* [Exercise instructions] Retype the listing lines, starting with the line containing "What is the difference" and going on through the line containing "Which category has", both included. Leave the pictures out.

──────── Supplied data

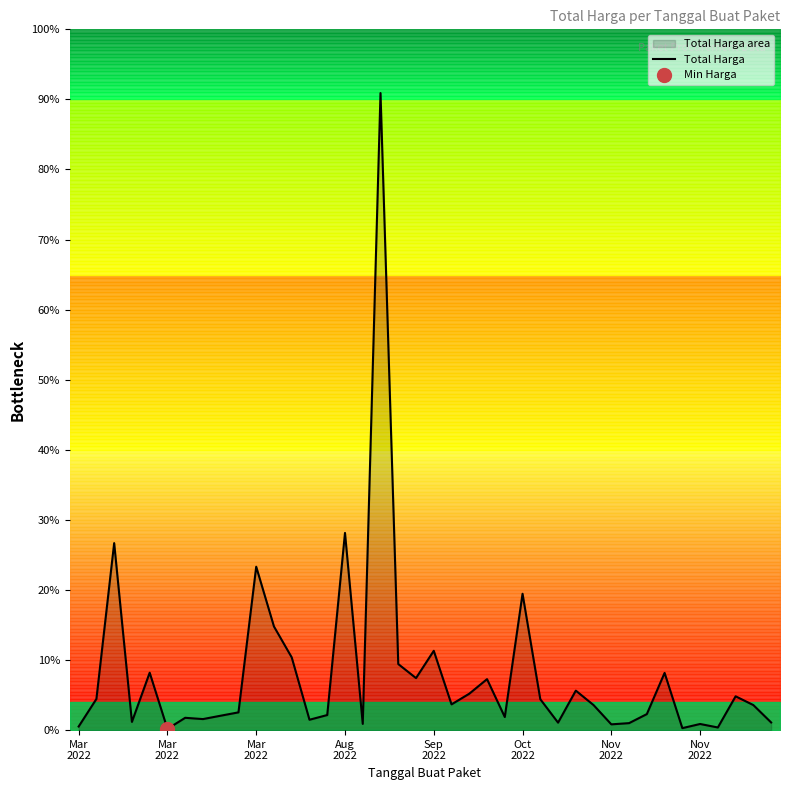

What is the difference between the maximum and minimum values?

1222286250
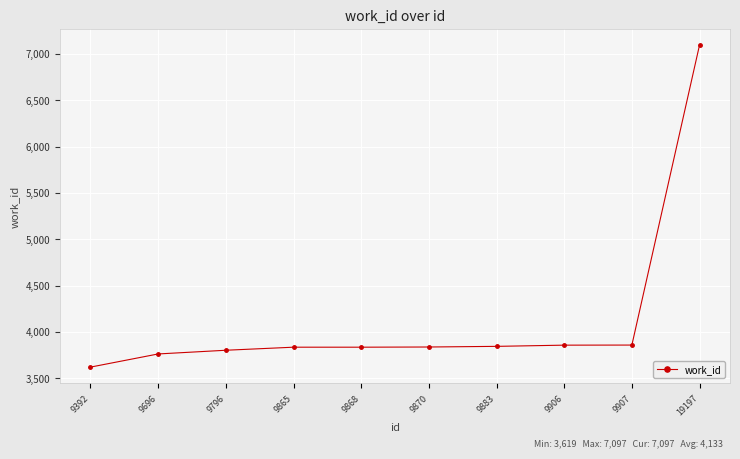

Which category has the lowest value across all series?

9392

────────────────
──────── Supplied data

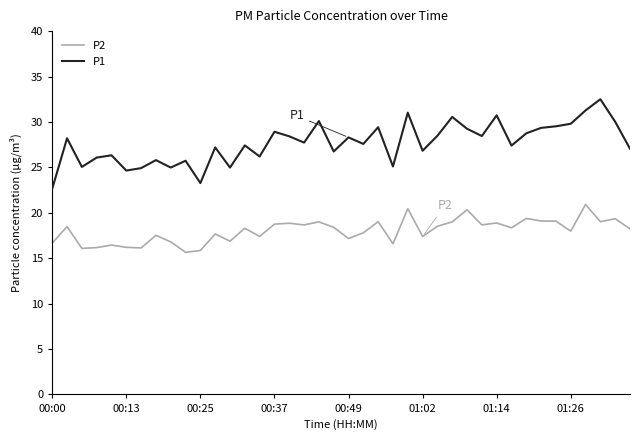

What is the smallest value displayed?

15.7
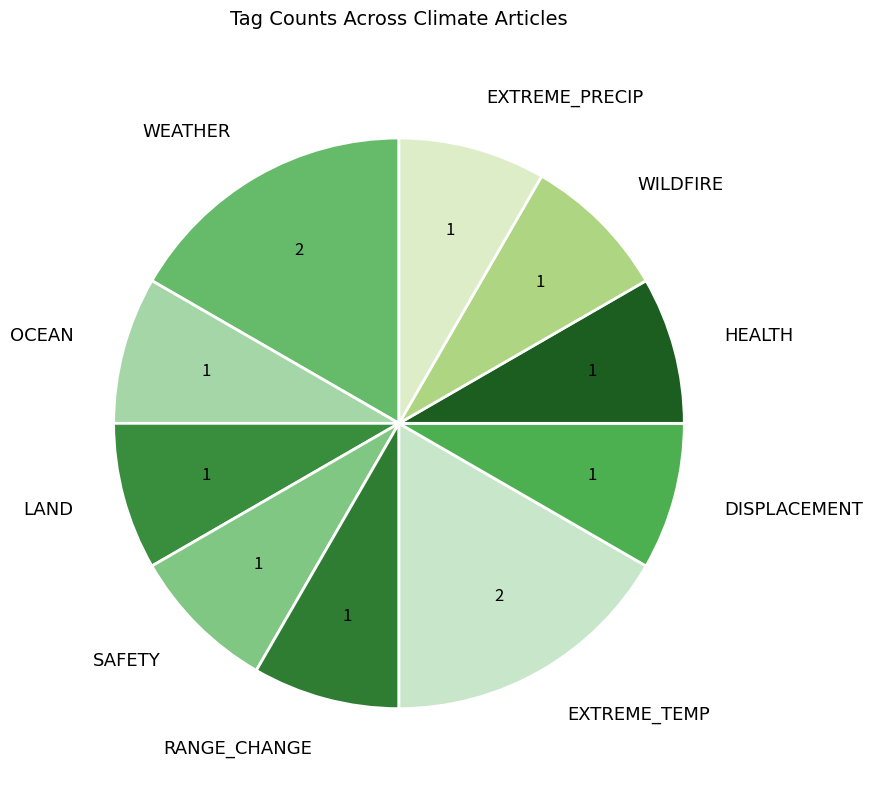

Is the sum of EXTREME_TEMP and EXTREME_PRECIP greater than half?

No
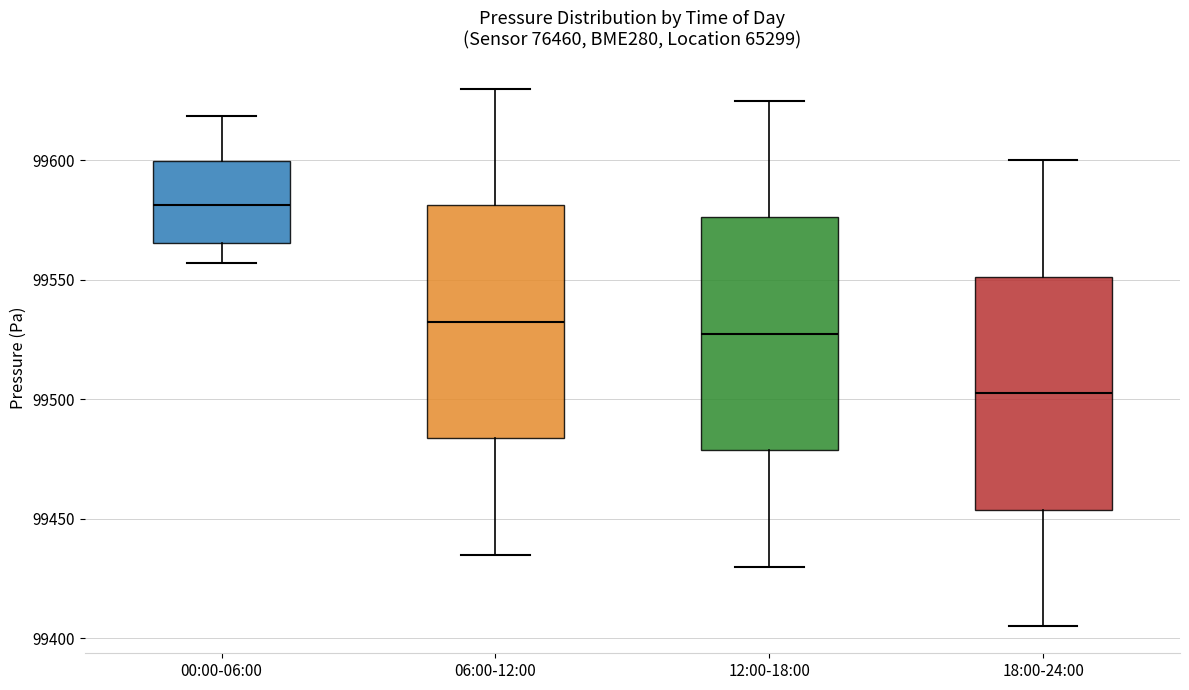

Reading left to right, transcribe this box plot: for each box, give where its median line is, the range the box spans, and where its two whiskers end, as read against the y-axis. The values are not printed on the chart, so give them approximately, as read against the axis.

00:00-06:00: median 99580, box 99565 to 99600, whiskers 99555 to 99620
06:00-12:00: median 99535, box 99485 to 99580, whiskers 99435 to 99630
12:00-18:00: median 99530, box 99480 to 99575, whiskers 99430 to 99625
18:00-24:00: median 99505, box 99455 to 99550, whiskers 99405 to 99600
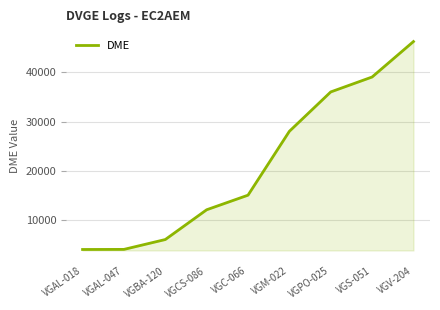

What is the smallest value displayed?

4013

────────────────

* [Task solution]
What is the difference between the maximum and minimum values?

1222286250

Which category has the lowest value across all series?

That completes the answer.